On March 3 this year, the Commission of Investigation into Mother and Baby Homes announced that “significant amounts of human remains” had been found buried in a septic tank at the site of the Tuam Mother and Baby Home. The remains belonged to children aged from “about 35 foetal weeks to two to three years”. Forensic examinations of samples recovered there suggested that the remains dated “from the time-frame relevant to the operation of the Mother and Baby Home”.

According to the Commission, the remains had been discovered in a number of underground chambers in what appeared to be a ‘sewage-related structure’ on the site. In all, it was believed that 796 children had died at the home.

“I thought it was scandalous, absolutely, utterly scandalous, when I heard about a woman who was supposed to wrap those bodies up and bring them down through a tunnel and put them into a tank that was cleaned out, I couldn’t get over it for a Catholic country.”, says PJ.

 

Tuam Mother and Baby Home (Connacht-Tribune June 1924)

 

“To think that those little babies may have died of neglect, I just couldn’t understand it. Why were they not taken into Galway hospital? Why were they not taken to a hospital in Tuam, where they could have been given some sort of chance, some medication, something? What sort of nuns were they?

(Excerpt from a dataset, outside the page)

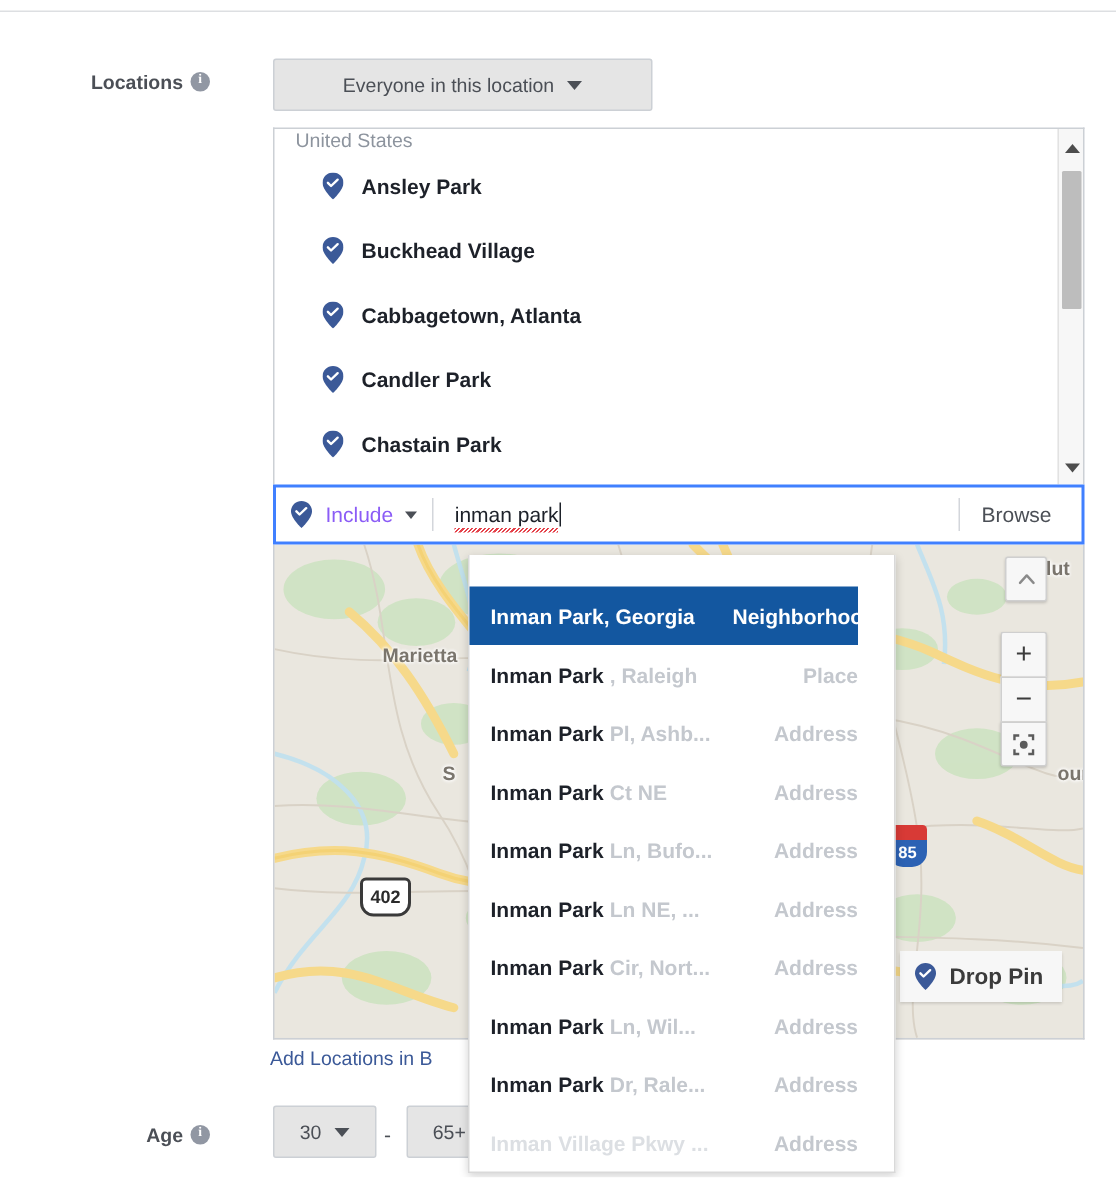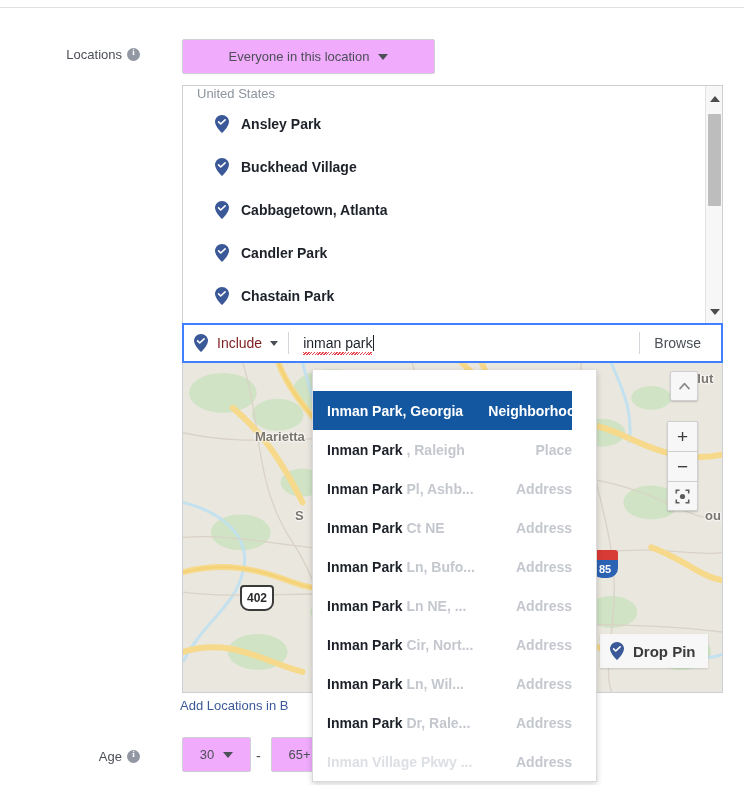"Locations" .field-label { font-weight: normal -> bold }
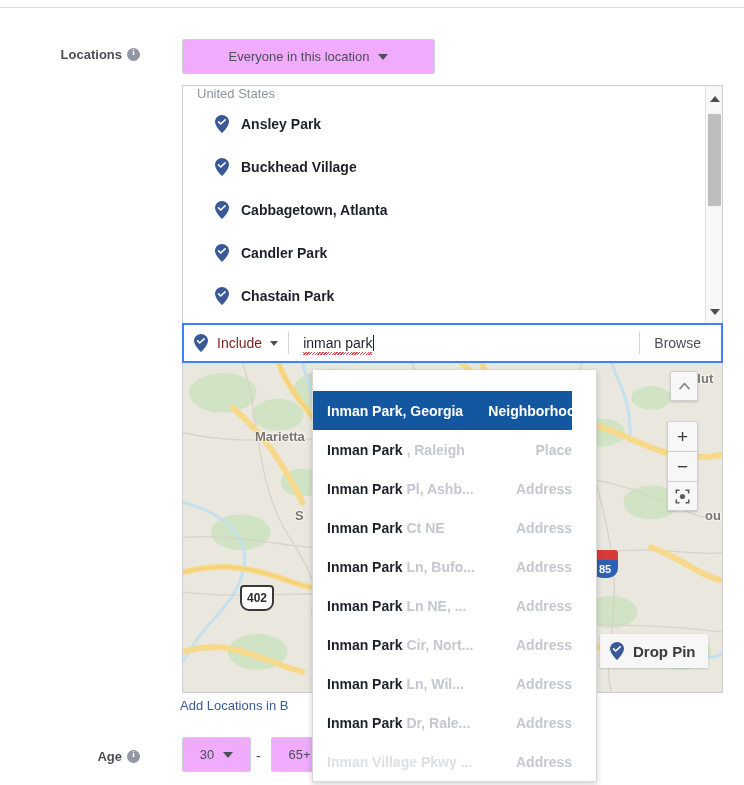"Everyone in this location" .sel-btn { background: #f0abfc -> #e5e5e5 }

What annoyed me more than anything, we had a main cemetery across the road, all they had to do was walk across to bury them, and I was just wondering if a priest was even called to anoint those babies when they died, were they even blessed?…So where’s your Christianity there?… God Almighty, they were thrown in there and not even a priest to come along and anoint them, or even bless the ground”.

Following the discoveries in March this year, PJ says he rang Enda Kenny’s office “a couple of times” to invite him down to Tuam to meet survivors, but received no reply. He then wrote to Michael D Higgins inviting him to speak, but again got no answer:

“I thought, surely to God, and them both being from the West of Ireland, that they’d have some decency and come down to meet us. God Almighty, they should have some respect for us and they don’t seem to be showing any respect. When I was asked what I thought about Enda Kenny’s speech on the Mother and Baby Home, I said ‘He was great, but he read it out of a newspaper’”.

PJ Rafferty

What would PJ Like to see happening now?

“For me, what I would I’d love to see is the babies removed from there and buried in the main cemetery across the road in an Angels Plot. When they closed down the Bon Secours hospital in Tuam, they brought in new coffins for the nuns and took their remains and buried them below in Knock. I think the same respect should be given those babies.

I am annoyed, the way the church was run at that time and the way that some of the nuns had power, and how they abused that power. Surely to God, they went to mass in the church in the morning? What were they looking up at? If they were looking up at the crucifix of our Lord, they were supposed to carry out his work on Earth. What I can’t figure out is why the Bon Secours are keeping so quiet now, and have kept quiet all along”.